Он вздохнул глубоко и осмотрелся, как бы припоминая что-то. Потом убрал с подоконника на стул пару кастрюль, стопку тетрадей и книг и несколько закрытых банок с какими-то соленьями или маринадами. Подоконник очистился для дальнейших действий. Пирошников отодвинул оконные щеколды и раскрыл обе рамы, причем полосы бумаги, которыми были заклеены щели, оторвались с жутким треском. Но молодой человек уже ни на что не обращал внимания. Он поглядел из окна вниз и отшатнулся, но тут же, взяв себя в руки, собрал с пола размотанную веревку, прикрепленную одним концом к радиатору, и сбросил ее вниз. Веревка, виясь, исчезла в холодном провале окна. Посмотрев на улицу еще раз, Пирошников убедился, что конец веревки, хотя и не достиг тротуара, болтается от него метрах в полутора. На улице из прохожих, по счастью, никого не было; не было и милиционера, совершенно ненужного в данный момент нашему герою, поэтому, выругавшись про себя для храбрости, он вспрыгнул на подоконник, затем сел, свесив ноги наружу, крепко схватился за веревку и осторожно спустил свое тело по карнизу в пропасть.
Неудавшийся побег
Споем же гимн безрассудству! Ему, безрассудству действия, сметающему все доводы про и контра ради одной цели, достижимой, как кажется, лишь слепым и дерзким напором, перед которым рушатся (иногда) стены и которое, разумеется, гораздо привлекательнее, чем трезвый и глубокий анализ, приводящий к бесполезной трате времени в тот момент, когда нужно действовать, действовать, действовать!

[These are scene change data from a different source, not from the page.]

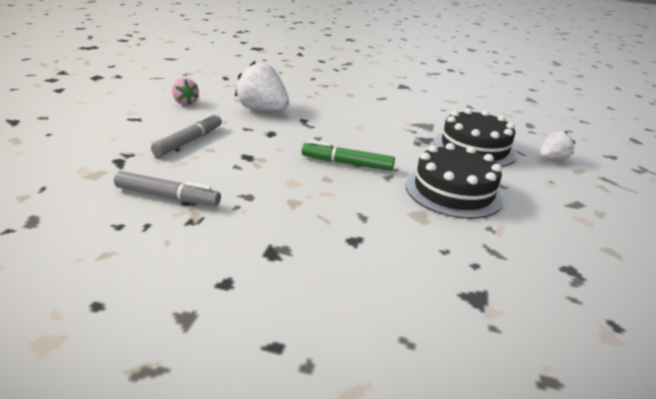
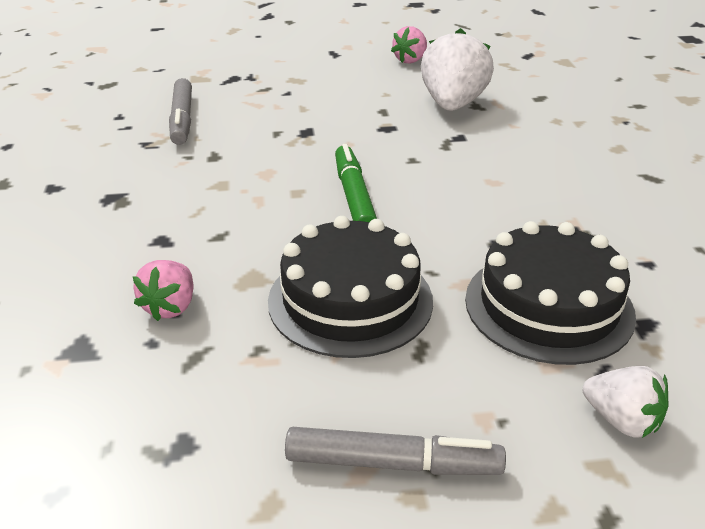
camera: 70 degrees right, 5 degrees up
(189, 141) = (310, 93): grey marker -> grey marker (393, 463)
(439, 251) = (170, 307): none -> pink strawberry

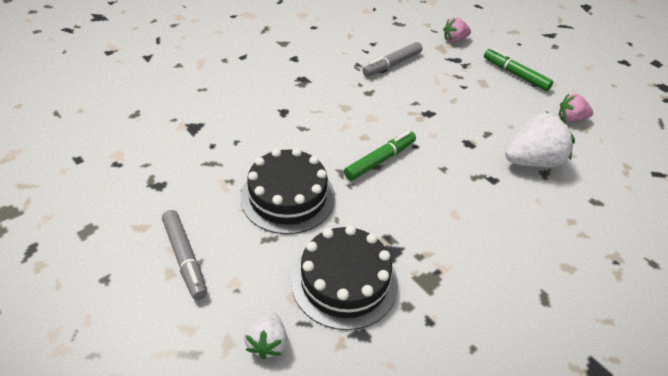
camera: 55 degrees right, 10 degrees up
(170, 307) = (238, 139): pink strawberry -> pink strawberry (454, 40)
(306, 58) = (515, 74): none -> green marker

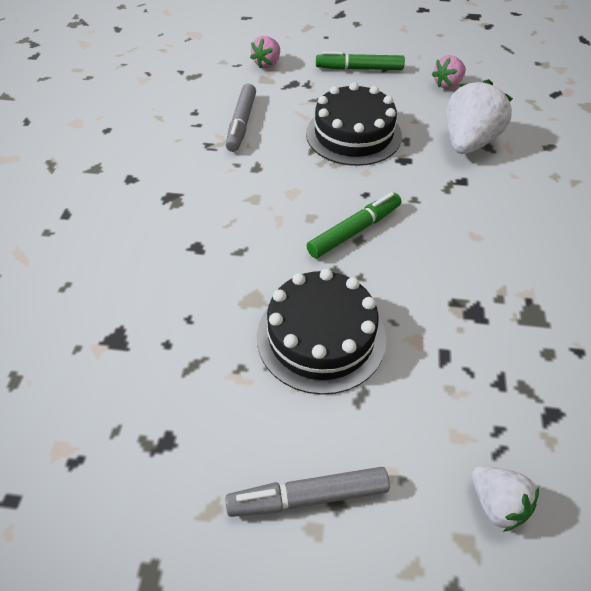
camera: 40 degrees left, 5 degrees up
(185, 258) = (308, 497): grey marker -> grey marker turned 150 degrees clockwise
(344, 281) = (477, 377): black cake -> black cake (353, 134)
(380, 160) = (354, 231): green marker -> green marker turned 45 degrees clockwise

Споем гимн безрассудству поэта, самому безрассудному из всех безрассудств, хотя и самому простительному, когда он, вооруженный лишь душевным смятением и словарем обиходных слов, пытается в ночной тиши выразить невыразимое, забывая даже о том, что это же старались с большей или меньшей степенью безрассудства сделать до него легионы предшественников. Только так! Другого способа нет, и потому поэт — это раб и одновременно восхитительный любовник безрассудства, от которого ему перепадают время от времени минуты пьянящей удачи.
Споем гимн безрассудству ученого, которое вопреки всем здравым смыслам заставляет его ставить опыт, обреченный на провал; ставить его под скептические и соболезнующие вздохи коллег, владеющих стройным аппаратом теорий. Споем гимн безрассудству нелепых путей, без которых не было бы ни эйнштейновской теории относительности, ни квантовых законов (да простит меня неискушенный читатель!).